• **TASK REQUIREMENTS**
All of the data that follows is to be written out exactly, with images excluded.

• **SOURCE DATA**
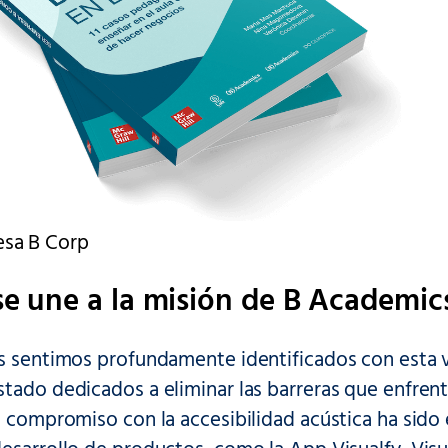
esa B Corp
se une a la misión de B Academic
os sentimos profundamente identificados con esta 
tado dedicados a eliminar las barreras que enfrent
o compromiso con la accesibilidad acústica ha sido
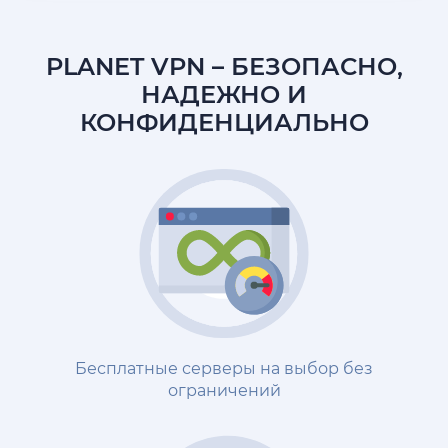
PLANET VPN
– БЕЗОПАСНО,
НАДЕЖНО И
КОНФИДЕНЦИАЛЬНО
Бесплатные серверы на выбор без
ограничений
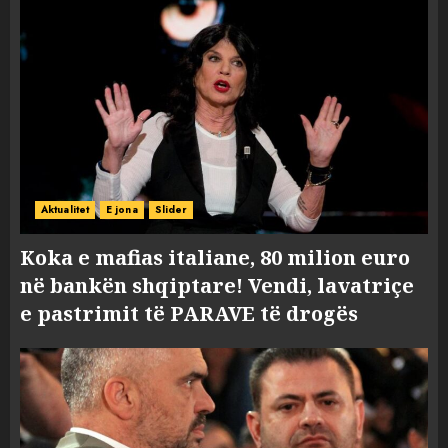
Aktualitet
E jona
Slider
Koka e mafias italiane, 80 milion euro
në bankën shqiptare! Vendi, lavatriçe
e pastrimit të PARAVE të drogës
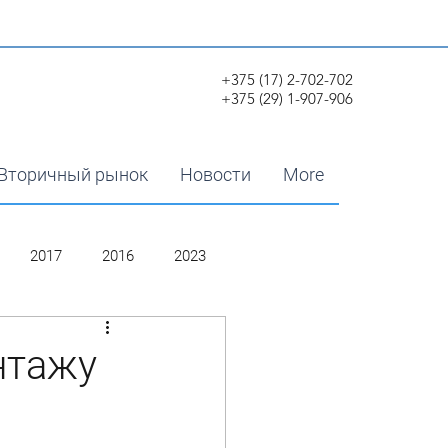
+375 (17) 2-702-702
+375 (29) 1-907-906
Вторичный рынок
Новости
More
2017
2016
2023
нтажу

• **SOLUTION TO THIS EXERCISE**
esa B Corp
se une a la misión de B Academic
os sentimos profundamente identificados con esta 
tado dedicados a eliminar las barreras que enfrent
o compromiso con la accesibilidad acústica ha sido
PLANET VPN
– БЕЗОПАСНО,
НАДЕЖНО И
КОНФИДЕНЦИАЛЬНО
Бесплатные серверы на выбор без
ограничений
Aktualitet
E jona
Slider
Koka e mafias italiane, 80 milion euro
në bankën shqiptare! Vendi, lavatriçe
e pastrimit të PARAVE të drogës
+375 (17) 2-702-702
+375 (29) 1-907-906
Вторичный рынок
Новости
More
2017
2016
2023
нтажу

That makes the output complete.